An MIT Alumni Association Publication
Cecilia d'Olivier
Cecilia d’Oliveira '77, SM '79, the Executive Director of MIT OpenCourseWare

MITx’s first offer of an online MIT course back in December 2011 received a huge turn-out of almost 155,000 registrants–including a 15-year-old student in Mongolia studying under Tony Kim '09, MEng '11. This fall, that student will attend MIT–but he will have to take the course he just aced, all over again.

That first course—Circuits and Electronics, or 6.002x—became an important talking point for speakers at the sixth annual MIT LINC conference. Educators from schools and universities all over the world came to Cambridge on June 16-19 to discuss how to supplement traditional education programs with online course materials.

Panel topics ranged from the advantages and disadvantages of relying on Massive Open Online Courses (MOOCs), virtual universities, and educational television programming, plus discussion of  the general state of technology accessibility and implementation both at MIT and elsewhere.

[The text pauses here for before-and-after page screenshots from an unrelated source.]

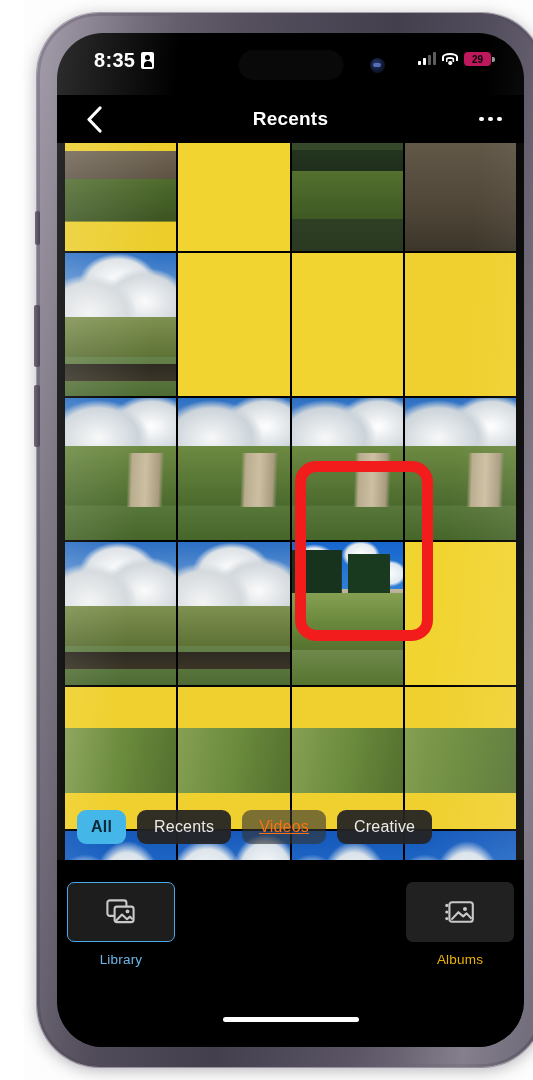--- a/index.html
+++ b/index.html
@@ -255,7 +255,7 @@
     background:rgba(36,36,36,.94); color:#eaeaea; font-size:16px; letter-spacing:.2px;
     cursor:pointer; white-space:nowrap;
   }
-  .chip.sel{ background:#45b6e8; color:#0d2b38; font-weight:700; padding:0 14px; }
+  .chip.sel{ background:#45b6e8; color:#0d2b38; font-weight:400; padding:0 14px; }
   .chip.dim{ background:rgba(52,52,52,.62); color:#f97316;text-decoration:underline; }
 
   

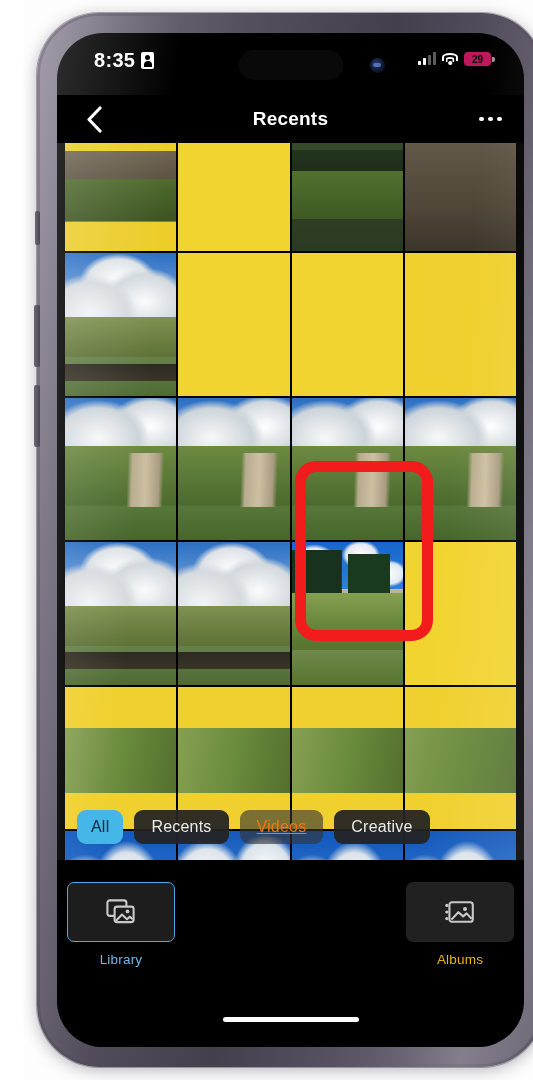--- a/index.html
+++ b/index.html
@@ -415,6 +415,7 @@
       <div class="chips" id="chips">
           <div class="chip sel">All</div>
           <div class="chip">Recents</div>
+          <div class="chip">Favorites</div>
           <div class="chip dim">Videos</div>
           <div class="chip">Creative</div>
         </div>

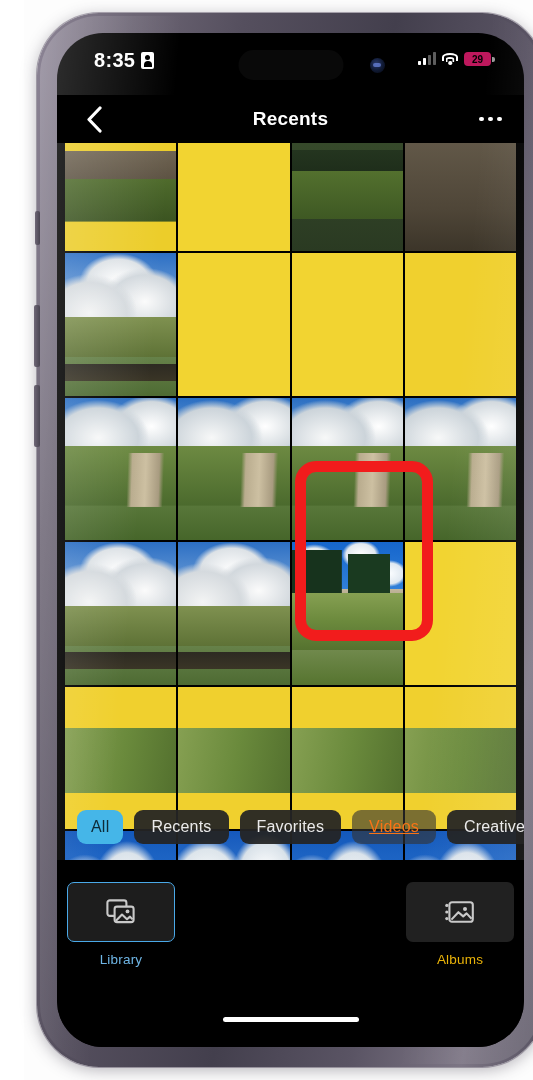--- a/index.html
+++ b/index.html
@@ -256,7 +256,7 @@
     cursor:pointer; white-space:nowrap;
   }
   .chip.sel{ background:#45b6e8; color:#0d2b38; font-weight:400; padding:0 14px; }
-  .chip.dim{ background:rgba(52,52,52,.62); color:#f97316;text-decoration:underline; }
+  .chip.dim{ background:rgba(52,52,52,.62); color:#fdba74; }
 
   
   .tabbar{

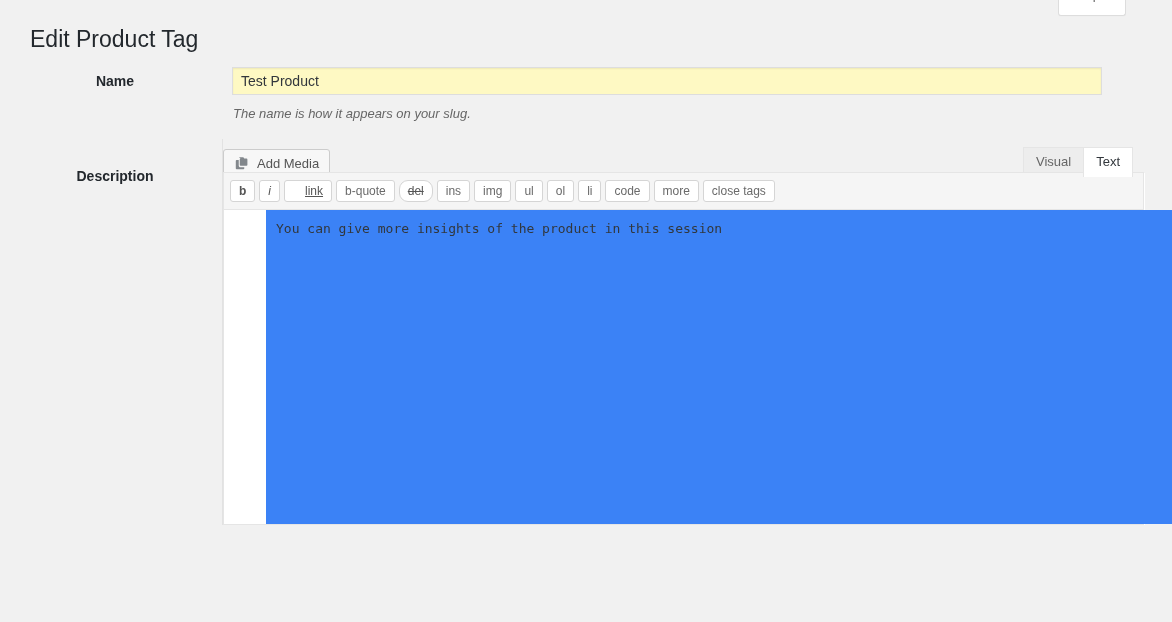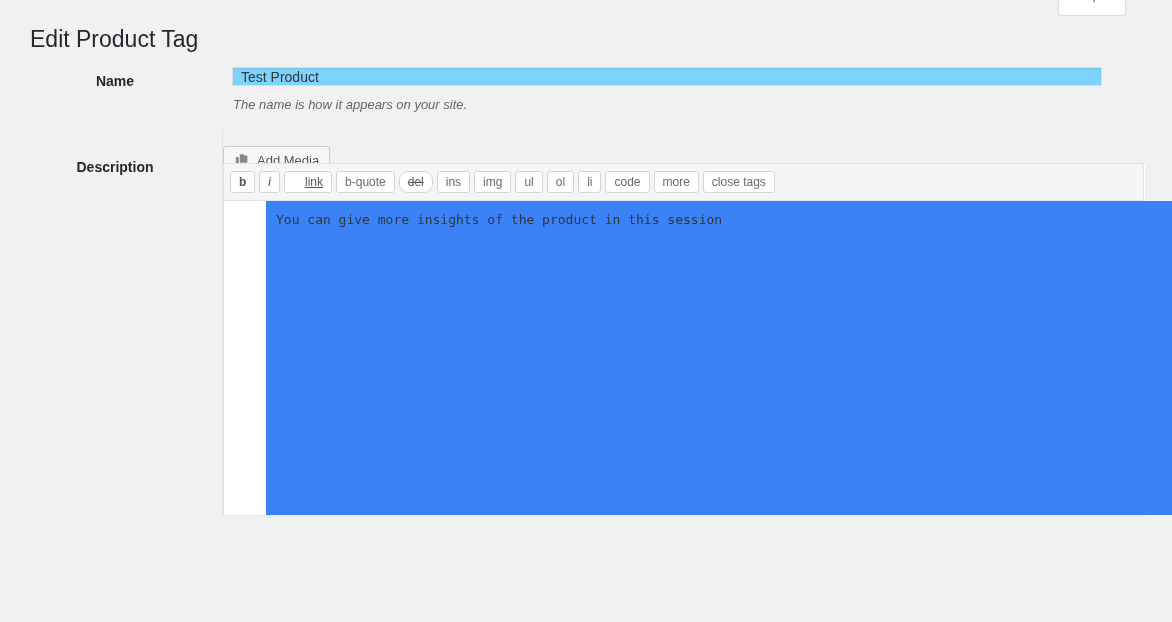--- a/index.html
+++ b/index.html
@@ -92,11 +92,11 @@
     display: block;
     width: 870px;
     box-sizing: border-box;
-    height: 19px;
+    height: 28px;
     padding: 3px 8px;
     margin: 0;
     border: 1px solid #ddd;
-    background: #7dd3fc;
+    background: #fef9c3;
     border-radius: 0;
     box-shadow: inset 0 1px 2px rgba(0,0,0,.07);
     font-family: "Liberation Sans", sans-serif;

Throughout the conference, speakers seemed torn between the allure of worldwide accessibility as provided by online courses, versus the value of traditional face-to-face teaching methods.

The Hype Cycle
The Hype Cycle

In the first set of speakers at LINC, former Open University (UK) president Sir John Daniel showed us the Gartner Hype Cycle graph, which describes common reactions to new technologies. Daniel explained that MIT was still in the “peak of inflated expectations” regarding MOOCs. The following day, Dr. Okhwa Lee from Chungbuk National University in South Korea also showed this same graph, explaining that South Korea had already progressed to the “trough of disillusionment.” Both speakers had the same question: how do we get to the “plateau of productivity” when it comes to teaching courses online?

The final day of talks at LINC featured faculty and alumni discussing technology-enabled learning initiatives at MIT, such as BLOSSOMS (Blended Learning Open Source Science or Math Studies), a library of video lessons for high school students, as well as MIT’s OpenCourseWare (OCW) materials. Cecilia d’Oliveira '77, SM '79, the Executive Director of MIT OCW, emphasized her belief that online courses and face-to-face classes should have a “synergistic” relationship at MIT.

Ethan Solomon '12
Ethan Solomon '12

Ethan Solomon '12 used his talk to describe a teaching innovation that he believes is entirely new: “addictive green check marks,” used in MOOCs to indicate good work. In the final panel of LINC, Solomon described his love of instant online feedback, closing his talk by declaring the lecture hall that he stood in to be “useless … except for conferences like this.”